Pourtant, bizaremment, dans le fourre-tout de la TNT, ces chaînes dont la diffusion hertzienne justifie des budgets un peu supérieurs à ceux des multiples déclinaisons d'automates que l'on trouve sur le câble et les satellites, une petite étoile est née : Direct 8, la danseuse de Vincent Bolloré, qui offre, aux heures légales, des journaux un peu amateurs mais ordonnés comme autrefois, avec l'international d'abord, et sur lesquels, contrairement à d'autres, on n'oublie pas, quand on présente un truc de Bolloré, de rappeler qu'il possède la boutique. Il possède aussi le cinéma Mac-Mahon, d'ailleurs, ce qui nous vaut, par l'entremise du pétaradant Axel Brucker, le retour, par-delà vingt-cinq ans d'abandon, de la V.O. à vingt-deux heures et du Godard en prime, et, les soirs de banissement de cinéma, de téléfilms aussi invisibles que La prise de pouvoir par Louis XIV de Roberto Rossellini, ou La vocation suspendue de Raoul Ruiz. Alors, peut importe que tout cela soit présenté dans le plus complet désordre : Axel, tu es un génie.
Du coup, le dessein de Bolloré se précise, et le projet prend corps  : il ne manque plus que les Shadoks à 19h55, et feue la tant regrettée ORTF sera enfin ressucitée.

ils en ont tous parlé

, 17:02

Si Garfieldd avait fait partie des RG, il aurait mérité une médaille. La secousse sismique de sa révocation, amplifiée en haut lieu, permet en effet de dresser une carte exhaustive d'une blogosphère qui mérite ici son nom, avec son centre, sa périphérie, ses marches, et même son outre-mer, et d'identifier ces inconnus qui, en un temps très court, ont ouvert quelques portes chez certains ministères.
L'épreuve, comme toujours, permet de compter ses amis et de démasquer les traîtres, comme ce Libé-chéri, cette principale et indispensable fenêtre ouverte sur le monde, auquel on pardonnera bien vite ses erreurs alors que, pourtant, avec sa confusion sur l'origine des critères de recherche publiés chez Garfieldd, il montre qu'il connaît le texte mais ignore l'hypertexte, et se rattache ainsi à ce camp ennemi qui lui fournit tellement plus de lecteurs, la structure administrative de l'Éducation Nationale, alias le Mammouth.

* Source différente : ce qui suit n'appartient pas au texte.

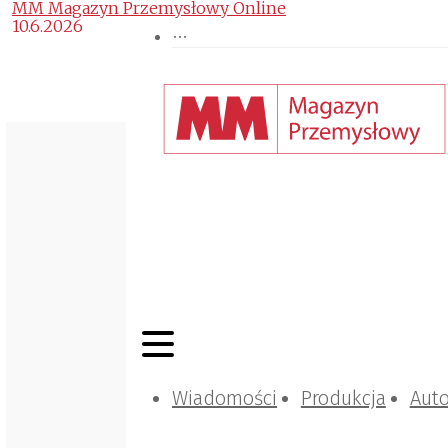
MM Magazyn Przemysłowy Online
10.6.2026
Wiadomości
Produkcja
Aut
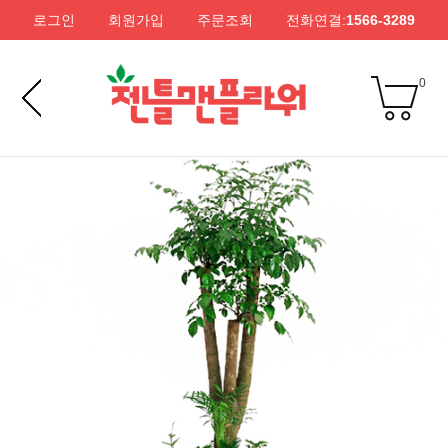
로그인
회원가입
주문조회
전화연결:
1566-3289
0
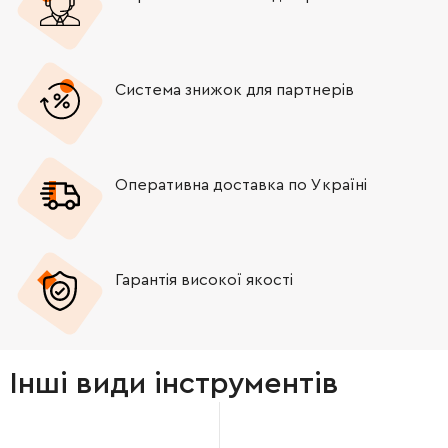
Система знижок для партнерів
Оперативна доставка по Україні
Гарантія високої якості
Інші види інструментів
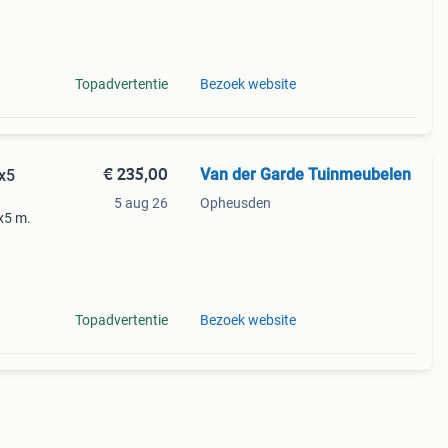
 zand
 al
Topadvertentie
Bezoek website
€ 235,00
Van der Garde Tuinmeubelen
5x5
5 aug 26
Opheusden
x5 m.
Topadvertentie
Bezoek website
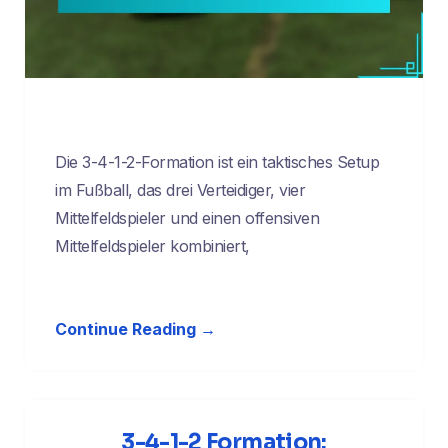
Die 3-4-1-2-Formation ist ein taktisches Setup
im Fußball, das drei Verteidiger, vier
Mittelfeldspieler und einen offensiven
Mittelfeldspieler kombiniert,
Continue Reading →
3-4-1-2 Formation:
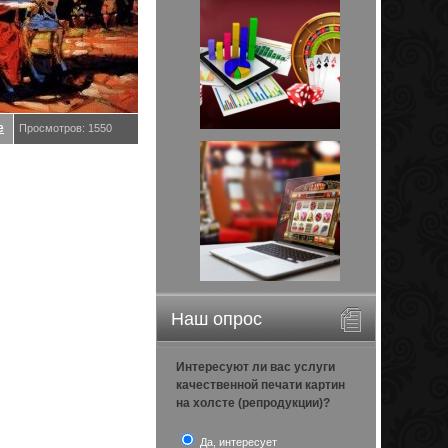
е
Просмотров: 1550
Наш опрос
Интересуют ли вас услуги
качественной печати картин
на холсте (репродукции)?
Да, интересует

Car c'est bien lui, le pachyderme préhistorique, efficacement renseigné par son réseau d'indicateurs, qui accable le proviseur, non par homophobie, mais bien parce que son journal intime d'un lycéen adulte, chronique de la capitulation parentale, satire de l'illusion éducative rousseauiste et, surtout, description minutieuse des déprédations d'un intendant irresponsable qu'un responsable a bien dû placer là, exploitant consciemment un système qui le tolère et dont il a la naïveté de croire qu'il le protègera jusqu'au bout, renvoie à une institution qui accepte moins qu'aucune autre de se regarder ailleurs que dans le miroir enchanté du désintéressement et de l'abnégation une image qu'elle ne saurait supporter.
Alors, sans doute, à l'annonce de l'éventuelle mansuétude ministérielle, les blogosphériens se réjouissent-ils trop vite, eux qui, pour le Mammouth, ne sont que les grands frères des barbares Skyblogueurs, eux qui feraient mieux de lire plus attentivement Eolas. Face au ministre, l'instititution s'est souvent dressée, et a souvent gagné. Et qui veut révoquer son fonctionnaire l'accuse d'être pornographe.

c'était bien

, 14:54

À la fin du film, le commissaire de police, ce vieux célibataire strict et élégant, cadré un peu au dessus de la taille, avance, égaré. Dans la nuit qui vient, la scène est éclairée par un des ces projecteurs portables souvent réservés aux seules images d'actualité, sans doute directement fixé sur une caméra elle-même tenue à l'épaule. Il émet cette lumière brutale qui marque l'archétype de la scène de l'interrogatoire dans les fictions policières.
Là, le monde vient de s'écrouler et, grâce à ce ciel presque noir, grâce à cette caméra instable et à cette lumière blanche, et grâce à Bourvil, Jean-Pierre Melville réalise un plan indélébile dans la mémoire du cinéma.